## Document segment
+--

Breaking the Fourth Wall

Samuel Aronson
Oct 20, 2016 · 13 min read

Breaking the fourth wall is something that is possible and has been done in nearly any form of entertainment media. Breaking the fourth wall is done when a character in a work of fiction, be it a film, novel, or video game, says or does something showing that said character is aware of it’s existence in a fictional work of media. This can be done through dialogue, actions, or a simple knowing look into a camera. The term “Breaking the fourth wall” comes from live theater. When watching live theater, there is typically a left, right, and back wall in the scene being portrayed. There is obviously no fourth wall at the front of the stage, as it would obstruct the audiences view. This fourth wall is imagined by both the audience and the actors, as the audience is “looking in” on the events of the play, and the characters in the play are unaware of the fact that they are fictional characters in a play. If a character in a play were to address an audience member, or make reference to the fact that they were in a play, they would be, in a sense, breaking the fourth wall that the audience and actors had been pretending to exist. This fourth wall is extended to the screens with which we view television, films, or play games.

Breaking the fourth wall is done when a character in a work of fiction, be it a film, novel, or video game, says or does something showing that said character is aware of it’s existence in a fictional work of media. This can be done through dialogue, actions, or a simple knowing look into a camera.

Nearly any form of entertainment media has the capacity to break the fourth wall. Literature can accomplish this by having a character reference a specific page number, the author, or the reader directly. Television and film break the fourth wall far more frequently than written media. Characters in film can break the fourth wall with far greater ease; direct looks or motions to the camera are used frequently, even attempted conversation with audience members. Video games are yet another medium with the full potential for fourth wall breaks, if not more. Video games are more interactive than literature or film, so it stands to reason that perhaps it makes sense that the characters in such games should be more interactive as well. Some video games are quite lighthearted, without much in the way of a plot or story to speak of, while other games are very serious, with the plot being the centerpiece of the entire experience. Due to this, a question is raised, as to whether breaking the fourth wall in video games actually makes them more interactive, or causes them to be less immersive.

+--

[Named joint coordinates]

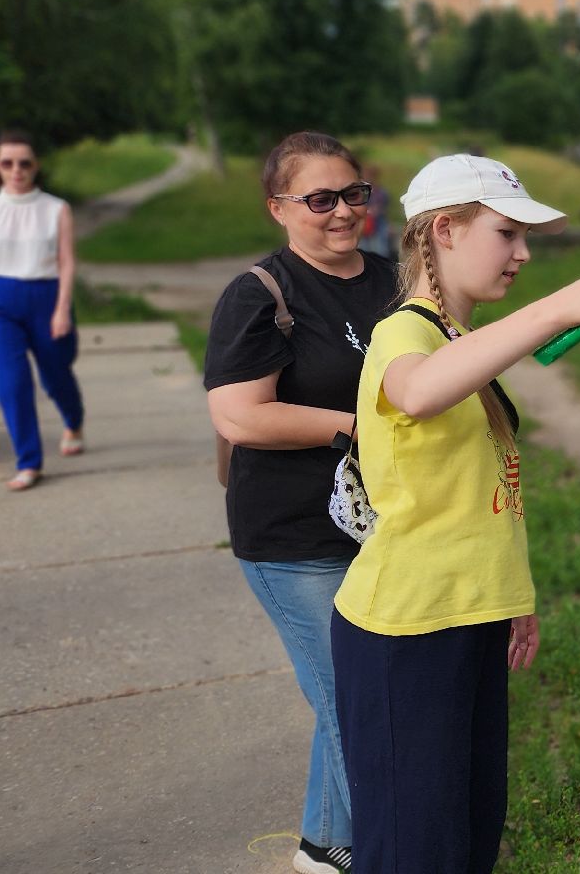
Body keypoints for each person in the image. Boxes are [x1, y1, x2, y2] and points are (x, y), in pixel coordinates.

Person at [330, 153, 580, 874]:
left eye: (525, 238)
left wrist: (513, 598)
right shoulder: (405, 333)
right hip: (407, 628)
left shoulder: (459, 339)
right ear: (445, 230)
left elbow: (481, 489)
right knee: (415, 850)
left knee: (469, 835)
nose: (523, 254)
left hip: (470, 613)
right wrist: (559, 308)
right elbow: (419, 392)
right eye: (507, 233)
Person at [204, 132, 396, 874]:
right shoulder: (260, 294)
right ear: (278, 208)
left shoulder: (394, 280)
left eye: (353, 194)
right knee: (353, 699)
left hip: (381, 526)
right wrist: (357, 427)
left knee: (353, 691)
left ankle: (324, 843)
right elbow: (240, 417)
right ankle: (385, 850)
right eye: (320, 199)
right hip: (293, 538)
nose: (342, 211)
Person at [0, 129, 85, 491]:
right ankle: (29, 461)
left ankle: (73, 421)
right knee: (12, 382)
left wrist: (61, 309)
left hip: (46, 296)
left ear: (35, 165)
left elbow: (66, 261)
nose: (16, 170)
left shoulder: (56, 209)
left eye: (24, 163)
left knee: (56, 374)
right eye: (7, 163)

+--

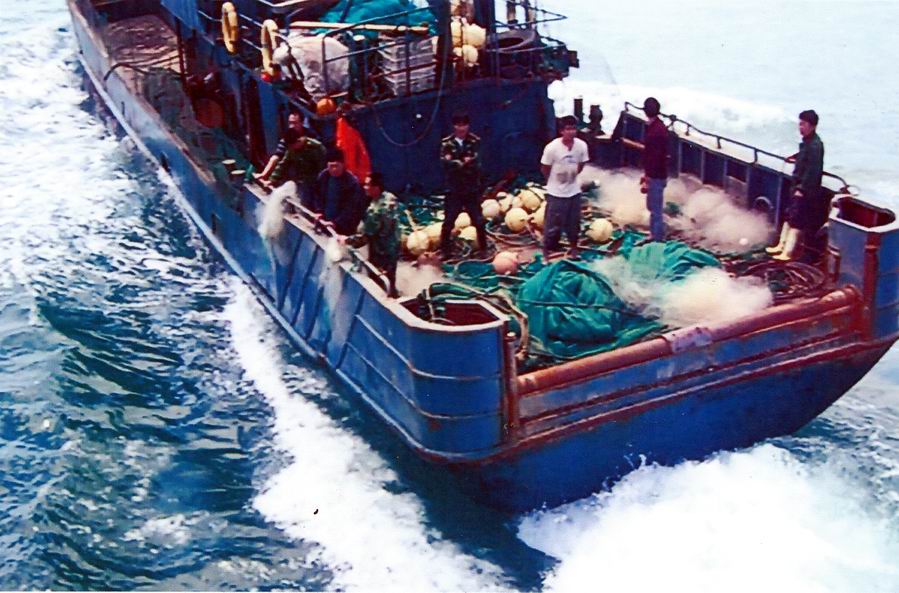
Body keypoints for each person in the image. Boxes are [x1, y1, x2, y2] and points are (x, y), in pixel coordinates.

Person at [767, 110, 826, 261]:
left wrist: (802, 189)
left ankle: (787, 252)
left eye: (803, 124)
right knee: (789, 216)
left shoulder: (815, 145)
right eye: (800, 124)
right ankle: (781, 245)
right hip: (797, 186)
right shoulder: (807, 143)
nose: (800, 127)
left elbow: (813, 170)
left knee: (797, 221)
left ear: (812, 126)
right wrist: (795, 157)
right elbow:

+--

## Assignment
According to the piece on breaking the fourth wall, what form of entertainment does the term "breaking the fourth wall" come from?

## Solution
Live theater.